Your goal: After locating the line with "ご家族募集中！マンチカンくんをシャンプーしました🧴🧼" in the data that follows, return it and every later line exactly, up to and including the line with "Posting Komentar".

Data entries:
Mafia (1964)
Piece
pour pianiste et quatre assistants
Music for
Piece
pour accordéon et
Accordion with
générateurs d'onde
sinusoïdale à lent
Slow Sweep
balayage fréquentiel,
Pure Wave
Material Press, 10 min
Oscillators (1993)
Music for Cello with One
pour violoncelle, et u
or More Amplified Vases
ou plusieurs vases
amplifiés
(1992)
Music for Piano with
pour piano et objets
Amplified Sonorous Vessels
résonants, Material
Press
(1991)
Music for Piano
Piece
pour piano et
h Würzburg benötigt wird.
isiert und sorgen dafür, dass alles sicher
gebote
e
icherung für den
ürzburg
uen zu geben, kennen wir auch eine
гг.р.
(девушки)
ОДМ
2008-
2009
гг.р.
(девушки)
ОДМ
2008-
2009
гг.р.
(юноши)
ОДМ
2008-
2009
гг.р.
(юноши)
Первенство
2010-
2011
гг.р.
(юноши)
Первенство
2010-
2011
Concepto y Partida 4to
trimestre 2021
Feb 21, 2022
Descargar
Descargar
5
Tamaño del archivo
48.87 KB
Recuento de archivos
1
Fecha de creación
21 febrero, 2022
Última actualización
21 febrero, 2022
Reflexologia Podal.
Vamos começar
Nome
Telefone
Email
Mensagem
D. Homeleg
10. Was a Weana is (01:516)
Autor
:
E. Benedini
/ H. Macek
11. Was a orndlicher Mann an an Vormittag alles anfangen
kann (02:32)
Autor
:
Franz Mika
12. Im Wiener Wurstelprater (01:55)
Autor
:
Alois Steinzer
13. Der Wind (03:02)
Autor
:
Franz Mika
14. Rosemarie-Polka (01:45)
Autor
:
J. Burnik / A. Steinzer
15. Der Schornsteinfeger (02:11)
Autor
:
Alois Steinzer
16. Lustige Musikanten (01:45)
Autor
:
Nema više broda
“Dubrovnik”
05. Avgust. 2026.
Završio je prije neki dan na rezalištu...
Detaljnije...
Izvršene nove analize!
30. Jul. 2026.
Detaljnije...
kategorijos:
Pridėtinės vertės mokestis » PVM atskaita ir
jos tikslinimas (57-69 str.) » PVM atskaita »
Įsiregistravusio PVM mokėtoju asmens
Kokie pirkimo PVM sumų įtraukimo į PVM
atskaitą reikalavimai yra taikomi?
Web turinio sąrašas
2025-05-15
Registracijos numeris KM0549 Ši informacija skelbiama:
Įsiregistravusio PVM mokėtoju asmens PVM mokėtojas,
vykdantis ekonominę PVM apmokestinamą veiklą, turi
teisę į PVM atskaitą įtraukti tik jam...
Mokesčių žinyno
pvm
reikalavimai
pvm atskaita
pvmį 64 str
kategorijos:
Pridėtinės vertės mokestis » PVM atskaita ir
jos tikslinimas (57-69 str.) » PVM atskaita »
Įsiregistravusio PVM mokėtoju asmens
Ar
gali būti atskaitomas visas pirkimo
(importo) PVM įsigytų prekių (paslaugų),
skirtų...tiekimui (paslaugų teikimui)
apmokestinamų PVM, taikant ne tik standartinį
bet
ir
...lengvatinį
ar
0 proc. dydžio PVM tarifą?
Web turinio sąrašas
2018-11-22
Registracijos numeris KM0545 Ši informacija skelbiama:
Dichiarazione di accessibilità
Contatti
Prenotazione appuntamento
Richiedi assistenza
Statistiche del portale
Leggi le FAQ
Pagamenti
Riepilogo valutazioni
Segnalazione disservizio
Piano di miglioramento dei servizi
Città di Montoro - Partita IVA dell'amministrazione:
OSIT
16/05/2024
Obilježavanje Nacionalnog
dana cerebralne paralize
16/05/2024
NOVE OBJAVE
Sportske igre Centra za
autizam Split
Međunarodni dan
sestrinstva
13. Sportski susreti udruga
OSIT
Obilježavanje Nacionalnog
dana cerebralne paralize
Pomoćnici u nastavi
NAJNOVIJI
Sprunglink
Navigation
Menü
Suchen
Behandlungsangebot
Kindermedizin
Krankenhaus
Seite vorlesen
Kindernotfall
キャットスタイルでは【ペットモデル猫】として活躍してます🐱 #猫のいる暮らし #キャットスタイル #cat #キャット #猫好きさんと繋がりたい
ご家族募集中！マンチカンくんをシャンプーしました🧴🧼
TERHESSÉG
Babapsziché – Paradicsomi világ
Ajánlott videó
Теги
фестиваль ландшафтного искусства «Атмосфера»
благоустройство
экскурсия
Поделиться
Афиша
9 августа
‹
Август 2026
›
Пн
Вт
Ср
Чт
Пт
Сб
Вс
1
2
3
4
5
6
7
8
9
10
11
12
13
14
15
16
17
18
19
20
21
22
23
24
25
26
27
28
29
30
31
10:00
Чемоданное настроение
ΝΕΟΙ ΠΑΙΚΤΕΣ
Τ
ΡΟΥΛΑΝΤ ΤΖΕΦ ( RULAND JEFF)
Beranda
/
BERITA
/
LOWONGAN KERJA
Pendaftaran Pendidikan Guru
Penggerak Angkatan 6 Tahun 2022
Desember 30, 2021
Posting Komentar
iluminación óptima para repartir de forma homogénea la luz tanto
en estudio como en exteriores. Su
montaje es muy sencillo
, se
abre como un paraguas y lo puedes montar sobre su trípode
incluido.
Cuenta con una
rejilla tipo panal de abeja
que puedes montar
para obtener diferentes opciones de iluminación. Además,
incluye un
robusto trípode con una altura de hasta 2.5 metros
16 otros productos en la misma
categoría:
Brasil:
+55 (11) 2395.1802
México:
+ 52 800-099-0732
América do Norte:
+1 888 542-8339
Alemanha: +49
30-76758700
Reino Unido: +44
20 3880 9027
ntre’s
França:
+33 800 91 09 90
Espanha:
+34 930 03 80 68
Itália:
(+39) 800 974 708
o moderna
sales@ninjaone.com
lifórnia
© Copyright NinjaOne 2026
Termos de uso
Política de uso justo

Task output:
ご家族募集中！マンチカンくんをシャンプーしました🧴🧼
TERHESSÉG
Babapsziché – Paradicsomi világ
Ajánlott videó
Теги
фестиваль ландшафтного искусства «Атмосфера»
благоустройство
экскурсия
Поделиться
Афиша
9 августа
‹
Август 2026
›
Пн
Вт
Ср
Чт
Пт
Сб
Вс
1
2
3
4
5
6
7
8
9
10
11
12
13
14
15
16
17
18
19
20
21
22
23
24
25
26
27
28
29
30
31
10:00
Чемоданное настроение
ΝΕΟΙ ΠΑΙΚΤΕΣ
Τ
ΡΟΥΛΑΝΤ ΤΖΕΦ ( RULAND JEFF)
Beranda
/
BERITA
/
LOWONGAN KERJA
Pendaftaran Pendidikan Guru
Penggerak Angkatan 6 Tahun 2022
Desember 30, 2021
Posting Komentar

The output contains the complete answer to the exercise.